## EXERCISE GOAL
Each line of the listing below must be returned exactly.

====

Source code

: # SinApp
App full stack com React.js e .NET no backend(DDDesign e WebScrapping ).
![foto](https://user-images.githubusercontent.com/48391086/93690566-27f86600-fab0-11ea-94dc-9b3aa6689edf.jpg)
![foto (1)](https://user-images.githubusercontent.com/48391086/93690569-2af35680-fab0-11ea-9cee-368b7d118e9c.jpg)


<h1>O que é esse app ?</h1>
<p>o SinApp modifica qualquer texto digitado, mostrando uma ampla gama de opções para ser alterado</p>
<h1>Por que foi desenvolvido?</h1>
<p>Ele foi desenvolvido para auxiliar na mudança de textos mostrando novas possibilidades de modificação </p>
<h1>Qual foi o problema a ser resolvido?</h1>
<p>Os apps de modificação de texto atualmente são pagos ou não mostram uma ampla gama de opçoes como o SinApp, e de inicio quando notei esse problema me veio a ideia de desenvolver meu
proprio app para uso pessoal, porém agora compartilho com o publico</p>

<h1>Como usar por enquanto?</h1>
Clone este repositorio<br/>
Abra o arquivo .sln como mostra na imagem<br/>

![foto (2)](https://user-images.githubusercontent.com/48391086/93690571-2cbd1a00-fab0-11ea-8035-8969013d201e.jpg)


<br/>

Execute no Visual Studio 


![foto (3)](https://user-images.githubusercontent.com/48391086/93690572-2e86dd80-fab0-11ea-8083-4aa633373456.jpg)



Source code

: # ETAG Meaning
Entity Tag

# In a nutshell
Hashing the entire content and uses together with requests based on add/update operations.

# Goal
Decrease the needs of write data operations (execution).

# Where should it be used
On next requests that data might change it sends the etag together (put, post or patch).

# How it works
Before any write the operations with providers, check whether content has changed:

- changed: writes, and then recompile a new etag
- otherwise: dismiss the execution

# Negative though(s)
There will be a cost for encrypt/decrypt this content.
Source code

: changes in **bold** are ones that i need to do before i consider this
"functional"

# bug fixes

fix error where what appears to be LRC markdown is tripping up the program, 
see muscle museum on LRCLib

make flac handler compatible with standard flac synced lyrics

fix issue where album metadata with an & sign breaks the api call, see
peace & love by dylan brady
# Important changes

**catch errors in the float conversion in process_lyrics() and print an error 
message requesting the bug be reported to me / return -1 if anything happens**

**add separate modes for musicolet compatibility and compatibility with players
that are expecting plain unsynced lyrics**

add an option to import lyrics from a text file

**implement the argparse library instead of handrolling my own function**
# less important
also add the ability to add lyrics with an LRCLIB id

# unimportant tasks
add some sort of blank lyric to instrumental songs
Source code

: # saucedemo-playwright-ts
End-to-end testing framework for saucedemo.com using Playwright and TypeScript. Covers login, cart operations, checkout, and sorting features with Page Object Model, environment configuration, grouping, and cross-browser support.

====

## RESULT OF THE TASK
Source code

: # SinApp
App full stack com React.js e .NET no backend(DDDesign e WebScrapping ).
![foto](https://user-images.githubusercontent.com/48391086/93690566-27f86600-fab0-11ea-94dc-9b3aa6689edf.jpg)
![foto (1)](https://user-images.githubusercontent.com/48391086/93690569-2af35680-fab0-11ea-9cee-368b7d118e9c.jpg)


<h1>O que é esse app ?</h1>
<p>o SinApp modifica qualquer texto digitado, mostrando uma ampla gama de opções para ser alterado</p>
<h1>Por que foi desenvolvido?</h1>
<p>Ele foi desenvolvido para auxiliar na mudança de textos mostrando novas possibilidades de modificação </p>
<h1>Qual foi o problema a ser resolvido?</h1>
<p>Os apps de modificação de texto atualmente são pagos ou não mostram uma ampla gama de opçoes como o SinApp, e de inicio quando notei esse problema me veio a ideia de desenvolver meu
proprio app para uso pessoal, porém agora compartilho com o publico</p>

<h1>Como usar por enquanto?</h1>
Clone este repositorio<br/>
Abra o arquivo .sln como mostra na imagem<br/>

![foto (2)](https://user-images.githubusercontent.com/48391086/93690571-2cbd1a00-fab0-11ea-8035-8969013d201e.jpg)


<br/>

Execute no Visual Studio 


![foto (3)](https://user-images.githubusercontent.com/48391086/93690572-2e86dd80-fab0-11ea-8083-4aa633373456.jpg)



Source code

: # ETAG Meaning
Entity Tag

# In a nutshell
Hashing the entire content and uses together with requests based on add/update operations.

# Goal
Decrease the needs of write data operations (execution).

# Where should it be used
On next requests that data might change it sends the etag together (put, post or patch).

# How it works
Before any write the operations with providers, check whether content has changed:

- changed: writes, and then recompile a new etag
- otherwise: dismiss the execution

# Negative though(s)
There will be a cost for encrypt/decrypt this content.
Source code

: changes in **bold** are ones that i need to do before i consider this
"functional"

# bug fixes

fix error where what appears to be LRC markdown is tripping up the program, 
see muscle museum on LRCLib

make flac handler compatible with standard flac synced lyrics

fix issue where album metadata with an & sign breaks the api call, see
peace & love by dylan brady
# Important changes

**catch errors in the float conversion in process_lyrics() and print an error 
message requesting the bug be reported to me / return -1 if anything happens**

**add separate modes for musicolet compatibility and compatibility with players
that are expecting plain unsynced lyrics**

add an option to import lyrics from a text file

**implement the argparse library instead of handrolling my own function**
# less important
also add the ability to add lyrics with an LRCLIB id

# unimportant tasks
add some sort of blank lyric to instrumental songs
Source code

: # saucedemo-playwright-ts
End-to-end testing framework for saucedemo.com using Playwright and TypeScript. Covers login, cart operations, checkout, and sorting features with Page Object Model, environment configuration, grouping, and cross-browser support.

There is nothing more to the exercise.